Mr. Thomas, an 11-year paraprofessional, said he wants his students to understand the importance of technology as a tool to advance their learning.
“Technology is more than video games, tablets, and phones. Use of a mouse for precision and the ability to type proficiently are essential,” he said. “My students graduate from East Elementary school with confidence in their typing abilities and use of Microsoft Office applications. My third graders even create PowerPoint presentations before they start fourth grade! Often I hear back from their teachers how advanced the students from East are when they move on to their next school.”
Mr. Thomas has led several initiatives at the school. In 2014 as schools were looking for more STEM (science, technology, engineering and mathematics) opportunities for students, Thomas led the implementation of MinecraftEDu, the educational version of the popular Minecraft game.

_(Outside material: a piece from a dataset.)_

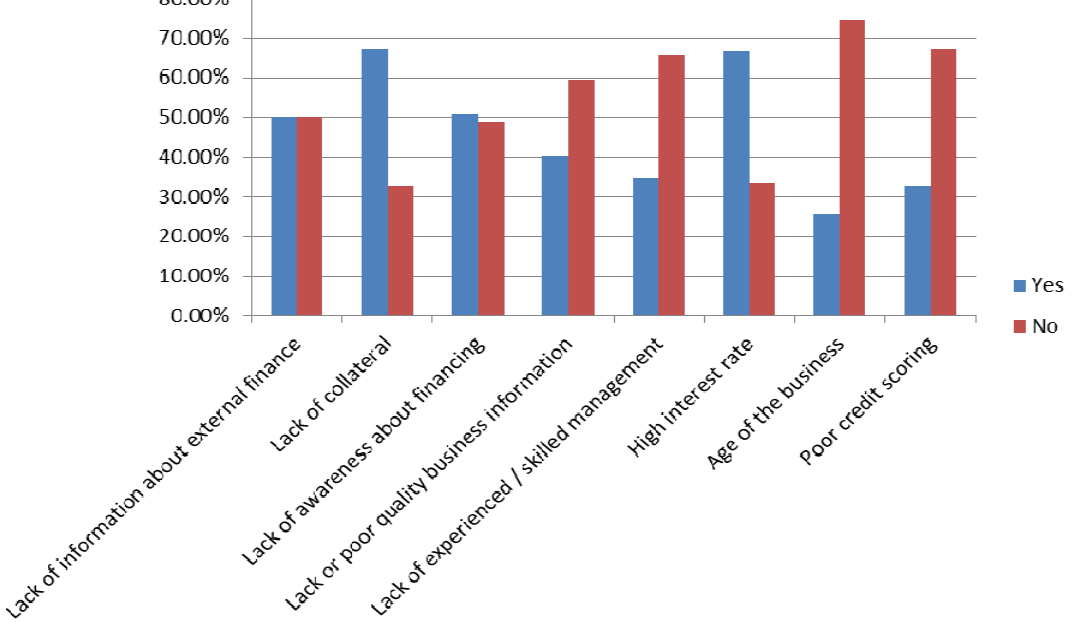
Fig. 1. Reasons for difficulties with access to finance by SMEs in KZN,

“MinecraftEdu is a specialized modification to the game that creates teacher-controlled virtual worlds through the school’s local network that allows students to work as teams, create code, use geometry principles to create structures, and solve complex problems,” Mr. Thomas said. “This pilot program has become a staple of the technology classroom at East Elementary, and it has helped students to develop a love of the inner workings of technology.”
Five years ago, Mr. Thomas also launched a live video morning show that is broadcast in each classroom. He and his co-host present school happenings and try to engage students, who have the chance to appear as special guests on the live show and be meteorologists for the day sharing weather reports.
“We build vocabulary with words of the week, dive into social studies with our ‘This Day in History’ segments, expand our minds with weekly Growth Mindset instruction, and read student submitted jokes on ‘Funny Friday!’ ” he said.
Lake Forest Superintendent Steven V. Lucas congratulated Mr. Thomas on his honor: “We are so proud that Mr. Thomas has been named the Delaware Education Support Professional of the Year. Mr. Thomas brings to Lake Forest East Elementary School a blend of knowledge and enthusiasm for learning which is unmatched. He is a tireless worker, a selfless leader, and a superlative representative for Lake Forest and our great state."
Mr. Thomas is one of 19 educational support professionals honored this year. Each was chosen to represent their districts or the Delaware Charter School Network in the state’s Delaware Educational Support Professional of the Year Program.
The Delaware State Educational Support Professional of the Year (ESPY) program recognizes outstanding service by school employees who provide direct or indirect services to students and their families. The Delaware Charter School Network also is invited to participate. Employees considered for the award include:
From those nominated at a building level, one educational support professional of the year moves forward to represent each district or the charter school community in the state program. Each district/charter network winner receives a $1,000 personal award from the winner’s district or charter school.
The state program then chooses one person annually to serve as Delaware’s Educational Support Professional of the Year. State winners receive an additional $1,500 personal award from DDOE as well as $2,500 to be used for the educational benefit of his or her students.
A selection committee reviewed the local winners’ state applications to select the 2022 Delaware Educational Support Professional of the Year. This year’s selection committee members were: Chaneya Edwards (Delaware Department of Education), Stephanie Ingram (Delaware State Education Association), John Marinucci (Delaware School Boards Association), Wendy Turner (State Board of Education), and Alice Williams (2021 Delaware Educational Support Professional of the Year).
DDOE is excited to recognize Mr. Thomas and all of these outstanding professionals whose work is vital to students’ success.